**WHAT TO WORK ON**
Rewrite the listing below, replacing every "value" with "reading" and keeping everything else unchanged. Leave the pictures out of your answer.
═════ WORKING DATA
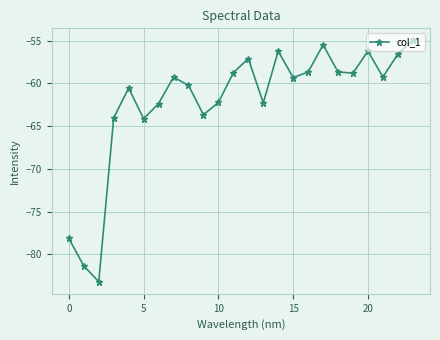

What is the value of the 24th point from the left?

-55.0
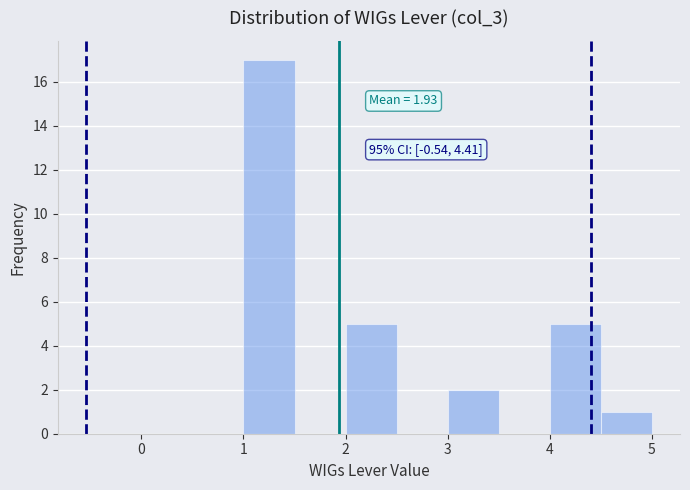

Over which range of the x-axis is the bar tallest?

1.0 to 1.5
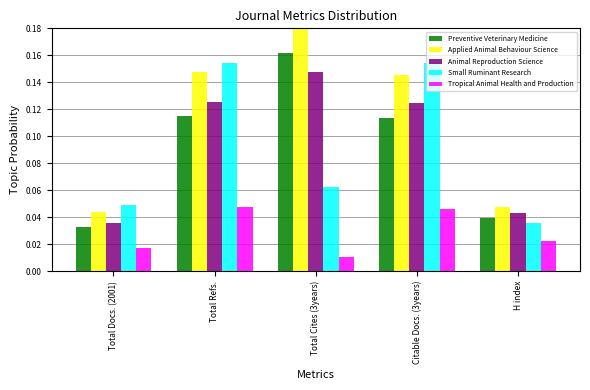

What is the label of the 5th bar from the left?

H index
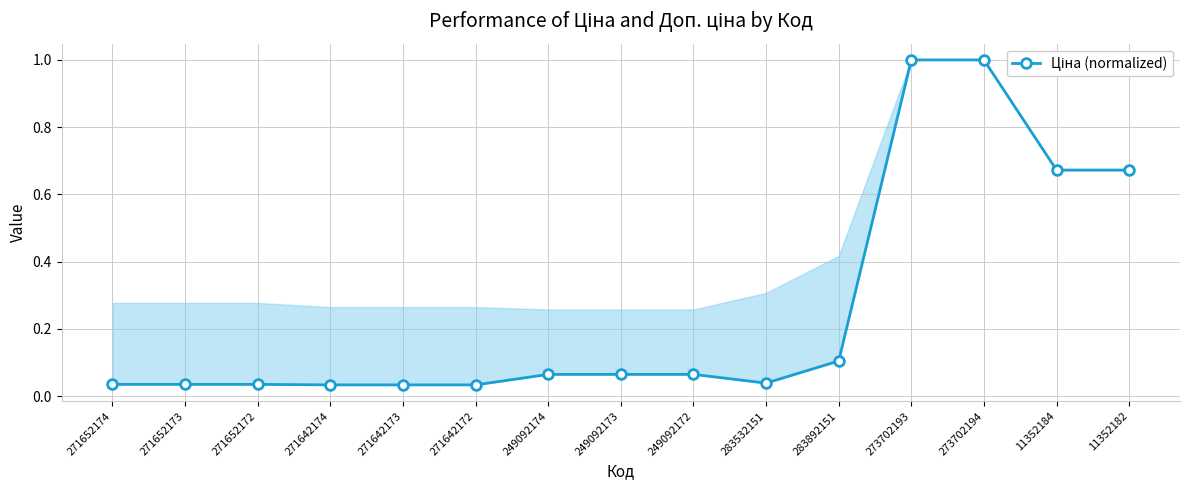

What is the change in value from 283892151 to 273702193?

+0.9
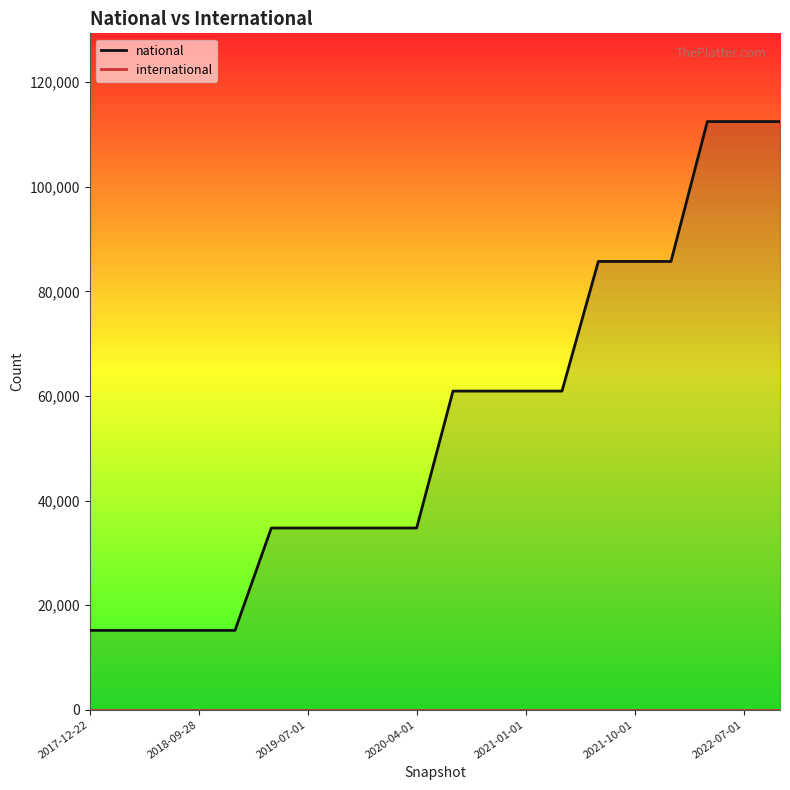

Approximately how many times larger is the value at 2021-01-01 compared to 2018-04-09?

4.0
══════════
**WRITTEN SOLUTION**
What is the reading of the 24th point from the left?

-55.0

Over which range of the x-axis is the bar tallest?

1.0 to 1.5

What is the label of the 5th bar from the left?

H index

What is the change in reading from 283892151 to 273702193?

+0.9

Approximately how many times larger is the reading at 2021-01-01 compared to 2018-04-09?

4.0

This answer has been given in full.